В первые пять лет после пересадки я пытаюсь вести себя аккуратно. На эти годы дают инвалидность 1 группы. Когда жарко, я редко выхожу на солнце, когда холодно, стараюсь быть в тепле

Из-за переживаний, связанных с моей болезнью, у мамы отказали почки. Одна трудность перешла в другую. Вожу маму на диализ три раза в неделю. Я соблюдаю режим питания. Стараюсь по-другому отнестись к ситуации. Такой образ жизни — способ научиться чему-то новому. Я научилась водить машину. Появились новые проблемы и новые заботы. Нужно купить квартиру, найти работу. Планов много.

Кто мой донор, я не знаю. Сказали, что ему 21 год, — это все, что мне известно. Я писала в Англию в их регистр доноров, поздравляла его с Новым годом, благодарила за донорство. Пока ответов нет. В Англии жестче с разрешением на встречу доноров и пациентов, либо он не хочет выходить на контакт. Если захочет, то я всегда рада с ним встретиться. Я чувствую огромную благодарность за то, что он спас мне жизнь. Я благодарна всем, кто жертвует клетки, — это большое дело. До болезни я не знала, что такое костный мозг. Пока с этим не сталкиваешься, не понимаешь, что и как. Когда жизнь сводит с проблемой, то воспринимаешь ситуацию по-другому.

«Некоторые думали, что сейчас их будут расчленять»

Мы с друзьями проводили акцию по типированию для регистра доноров костного мозга в поселке Навля Брянской области. К нам приезжала рекрутер Евгения Лобачева. И помогла нам. На акцию пришло больше 30-ти человек. Это много для поселка, где всего 10 тыс. жителей, но могло откликнуться больше. Многие, с кем я общалась, не понимают, что это и зачем. Некоторые думали, что сейчас их будут расчленять. Мне приходилось объяснять, что типирование — безопасная и безболезненная процедура. Мы говорили, что если потенциальный донор станет настоящим, то он спасет жизнь человеку. Когда я перееду обратно в город, буду смотреть, что можно сделать и как привлечь людей в регистр. От рака никто не застрахован, и каждый находится в зоне риска. Если становишься донором и привлекаешь других, то делаешь безопаснее и свою жизнь.

Если бы по телевизору больше говорили про регистр доноров костного мозга, про донорство, то была бы бо́льшая отдача. Телевидение — лучший пропагандист донорства. Когда собирают деньги по ТВ, то собирают большие суммы, достаточные для спасения сотен людей.
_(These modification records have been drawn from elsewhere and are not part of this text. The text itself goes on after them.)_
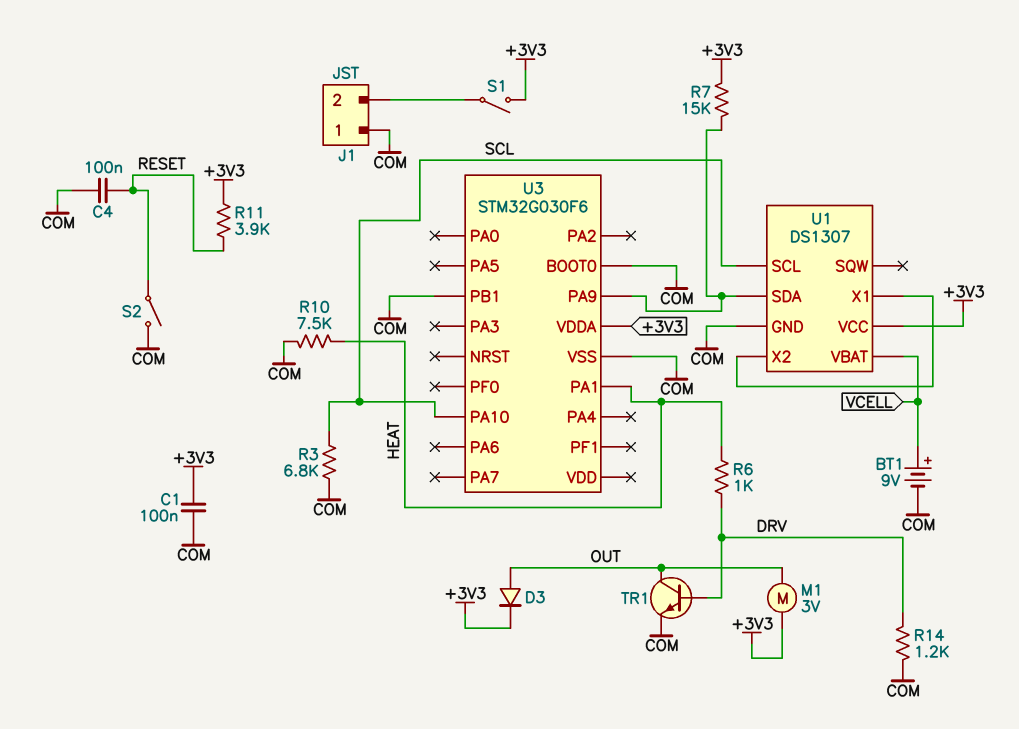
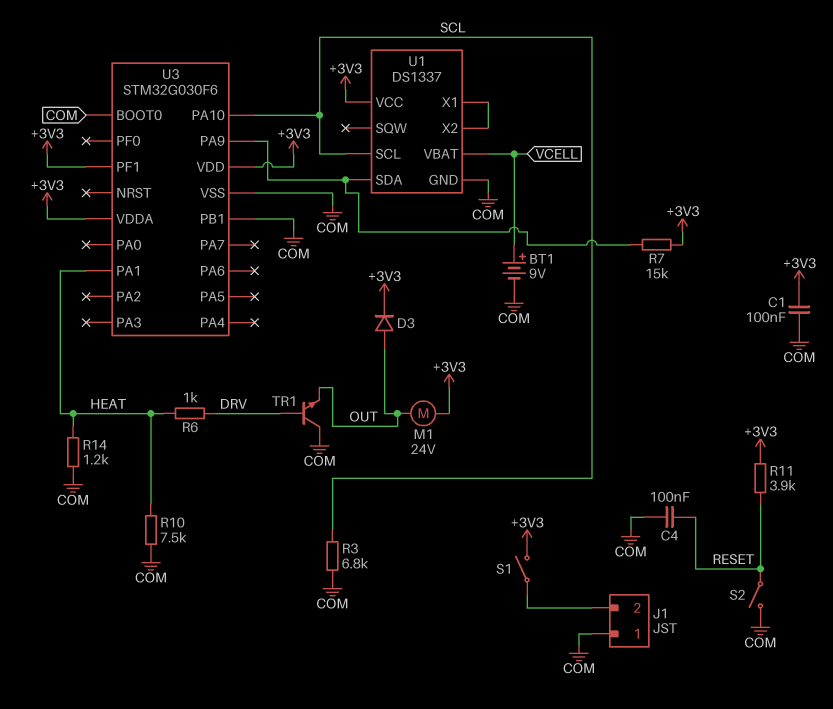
M1: motor 3V (+3V3, OUT) -> motor 24V (+3V3, OUT)
R14: 1.2k (COM, DRV) -> 1.2k (COM, HEAT)
TR1: NPN (B DRV, C OUT, E COM) -> NPN (B DRV, C COM, E OUT)
U1: DS1307 -> DS1337
U3 pin PF1: none -> +3V3
U3 pin VDD: none -> +3V3

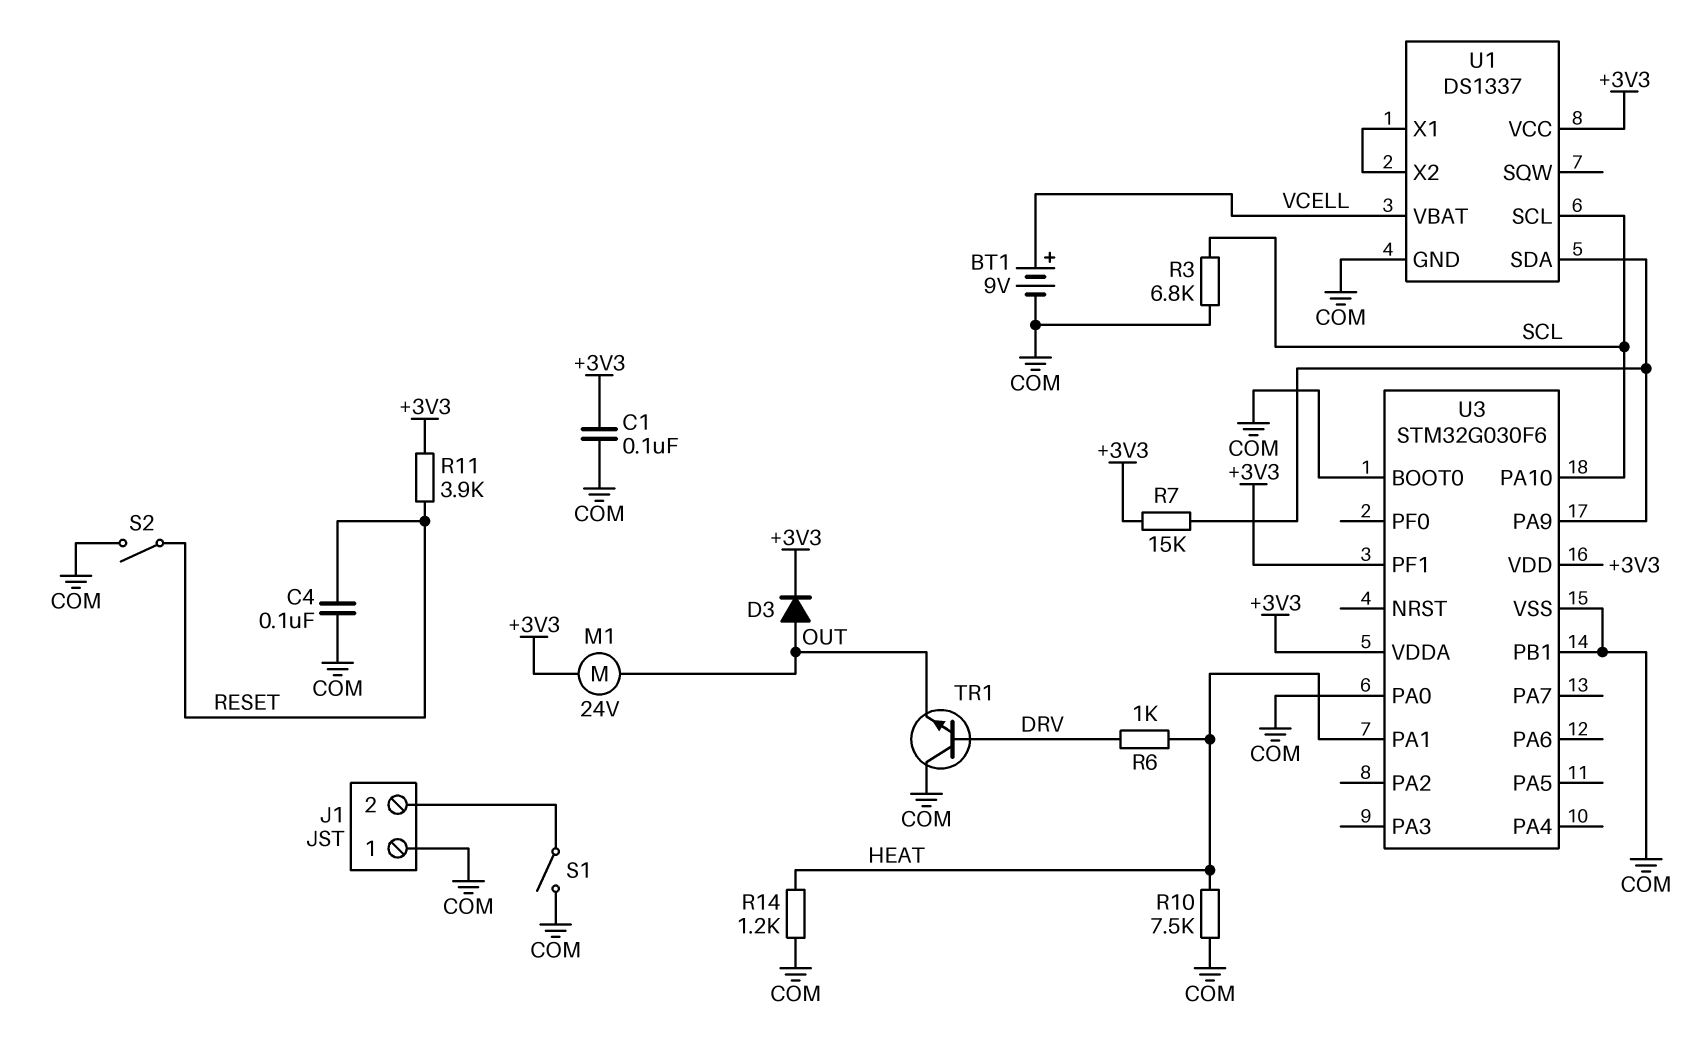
S1: switch (+3V3, J1/2) -> switch (COM, J1/2)
U3 pin PA0: none -> COM

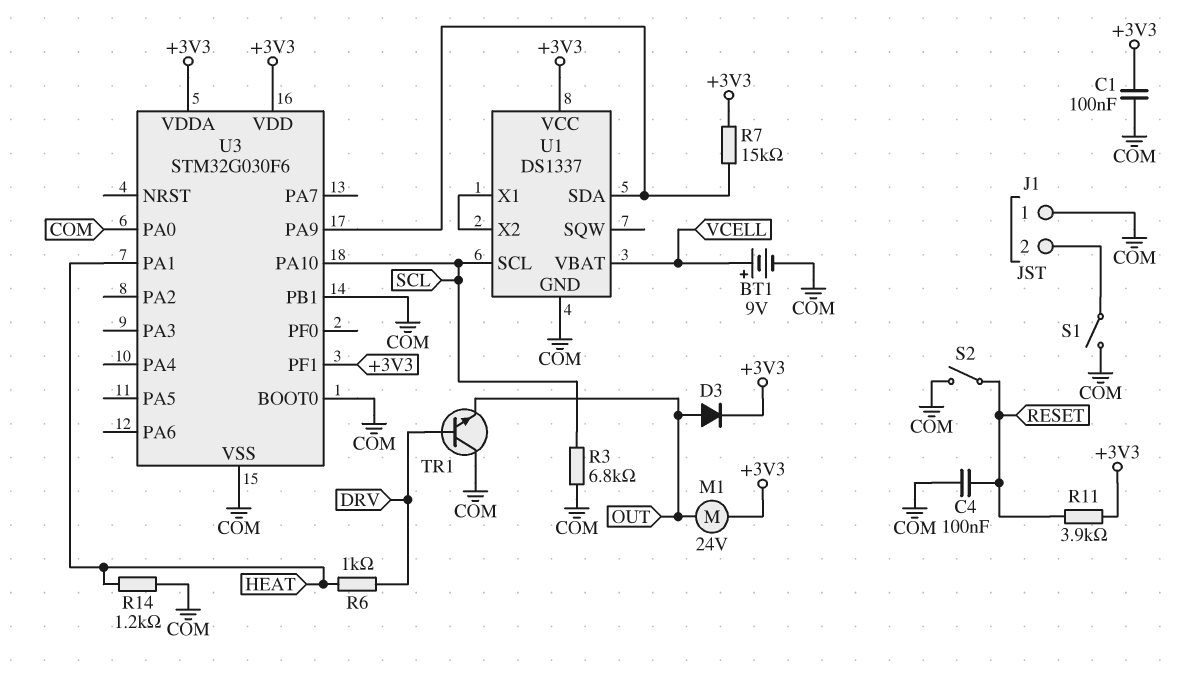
R10: 7.5k (COM, HEAT) -> none

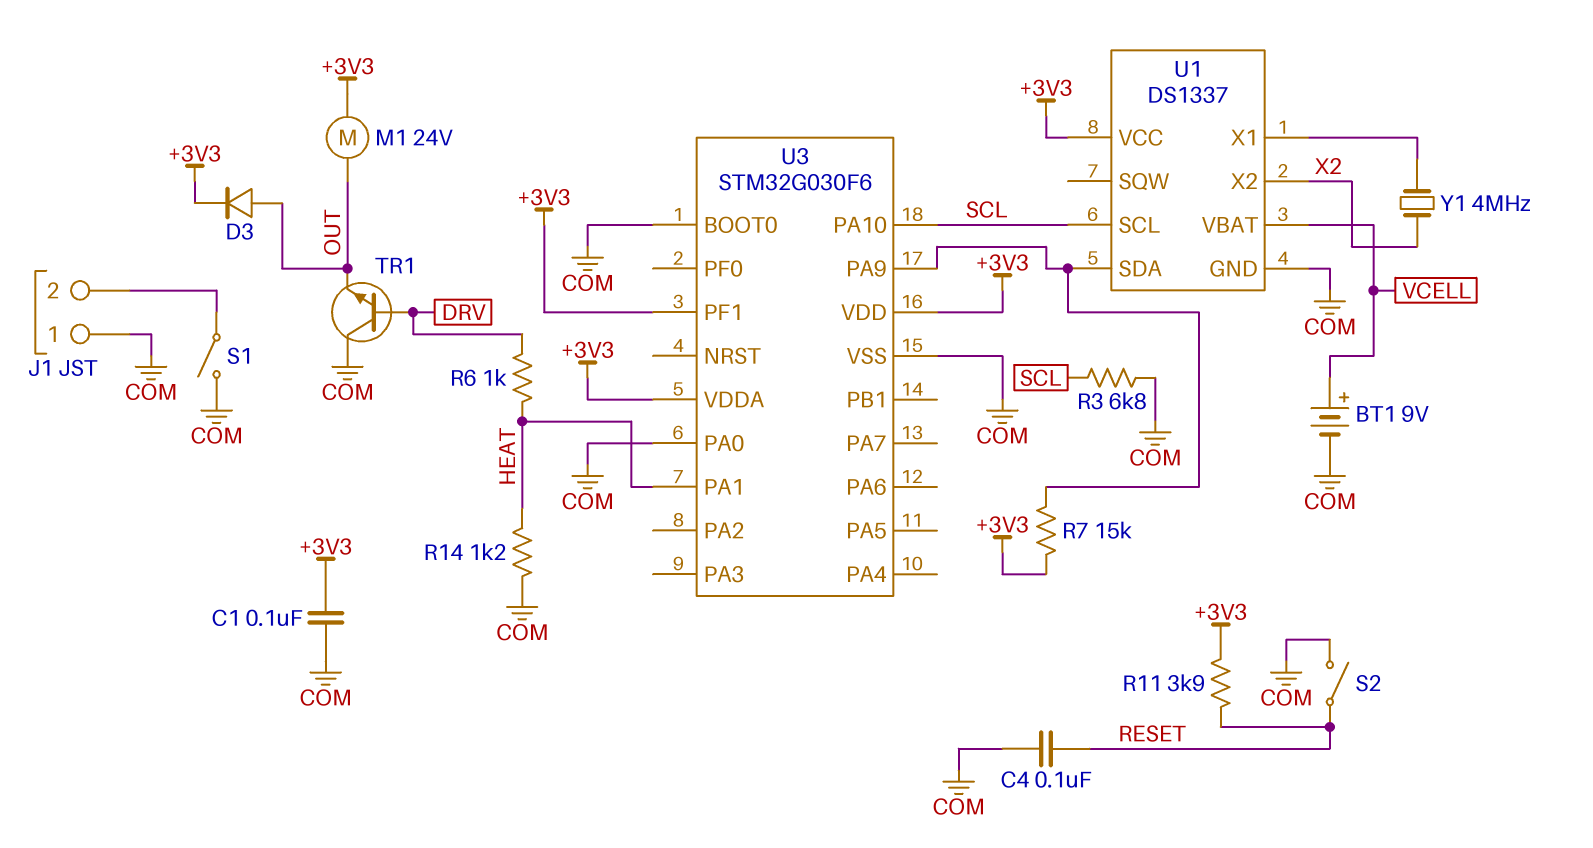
U1 pin X2: U1/X1 -> X2
U3 pin PB1: COM -> none
Y1: none -> 4MHz (U1/X1, X2)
Болезнь научила главному: никогда не опускать руки — иначе будут проблемы. Не нужно принимать болезнь как обреченность. Конечно, будет тяжело. Но тяжело везде: на работе, в спорте, в жизни. Лечение — половина дела. Нужно стиснуть зубы и идти до конца. Мне помогли родственники и друзья, которые поддерживали, а еще — выдержка и характер.